My sister and I are the only two who live out of state, and my sister was going to her fiance’s family Thanksgiving in New York, so it was just me in the house. I got to spend a lot of time with my mom, which was awesome. Thanksgiving evening, I sat and talked with my parents, and explained my financial woes.

Basically, since moving out on my own, I live on a razor-fine budget now. Getting the crisis phone at work is literally the only reason I have money for gas and food every month. My coworker leaving was actually good for me in that respect; not only will my productivity increase and make it easier to maintain my employment, I will now get the phone two out of every three paychecks, rather than every other, putting me ahead by $250 every two months.

I explained this all to my parents, and we walked through all of my monthly expenses. My stepdad got stuck on the significant amount of money I spend on my psychiatrist and psychologist; he wanted to know why I have to see my psychiatrist every two months, and why I see my psychologist bimonthly, and made it pretty clear he finds that a waste of my money. He suggested I find a good support group and go there instead for therapy, insisting that he goes to his AA meetings, gets a lot of support, and only has to pay a dollar per meeting.

Differences in problems aside, I tried to explain why seeing both doctors regularly is important. I would see my psychiatrist monthly if I could afford it, because I fret about my meds a lot. I would also see my therapist weekly if possible, but again, monetary constraints. I’m lucky she lets me carry a balance there or I’d be totally screwed.

I would like to find a support group, though my problem is, I know a ton of people who attend groups in this county and the county I work in, so I’d have to go to a third county to find a group where I didn’t know everyone. Laziness tends to take over when I realize that locating groups requires effort and thus, it doesn’t happen. I think support groups are valuable, and a good tool to bring alongside my pharmacological treatment and cognitive-behavioral treatment.

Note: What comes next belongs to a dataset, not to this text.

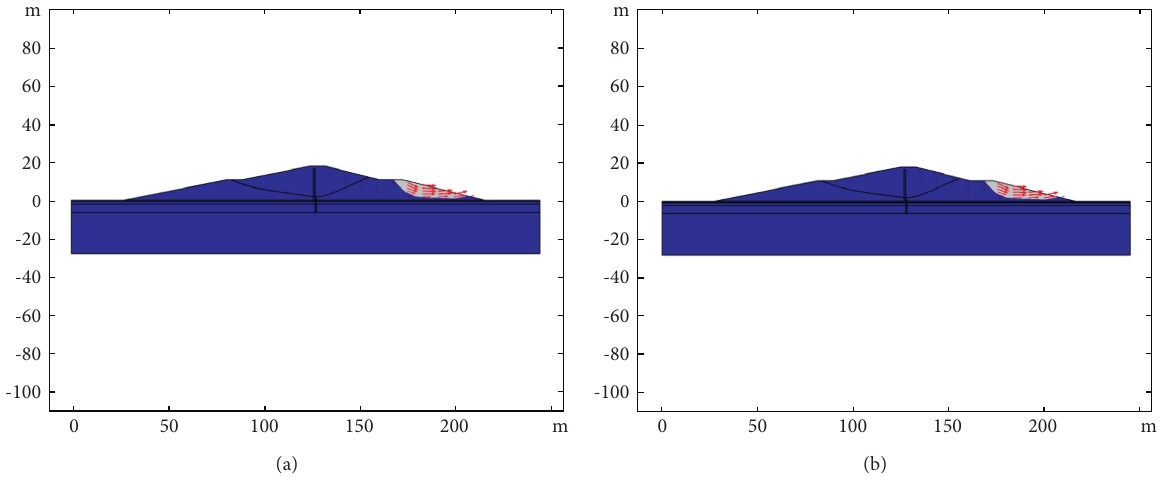
Figure 12: The most dangerous slip surface of the cofferdam under (a) flood level and (b) low water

My stepdad continued to push, though, talking about how he only sees his psychiatrist once a year (which I find horribly irresponsible, how are they supposed to develop something approximating a working relationship like that? How are they supposed to monitor mental status?) and how he decided to quit all of his meds once his doctor took him off of one they never should’ve put him on. What sort of idiot puts someone with a long history of alcoholism on a benzo? He then discontinued his Celexa as well, which has horrible withdrawal symptoms which my stepdad is clearly showing- the man is irritable and constantly picking fights with people, mostly my mom. He doesn’t see why I should be paying $65 every other week for “perfectly good therapy” I could get at a support group such as AlAnon. I tried to explain that AlAnon triggers my PTSD something awful, and seeing my therapist doesn’t. Mom suggested a NAMI group which is what I’ll look for once I get off my reluctant ass and find one. I suggested they go to one of the family support groups. I also later talked with my stepdad about medications he could try for his anxiety that wouldn’t be habit forming and would give him that little extra help he needs, should he decide to go back on meds.

I mostly felt backed into a corner during the first conversation Thanksgiving night, where it was all focused on me and saving money so I’m not living on so tight a margin. I explained that in May of 2014 my car will be paid off, and once I’ve made 100 payments on my student loans while working at a community agency, my remaining college debt will be forgiven, and I’m getting close on that one, too. The end is in sight, I just have to hold on in the interim. I turned the tables on my stepdad on Black Friday, and talked to him about his anxiety and medications. I probably pissed him off, but these days everything does, so I ignored it.

Having to justify my personal choices in treatment sucks.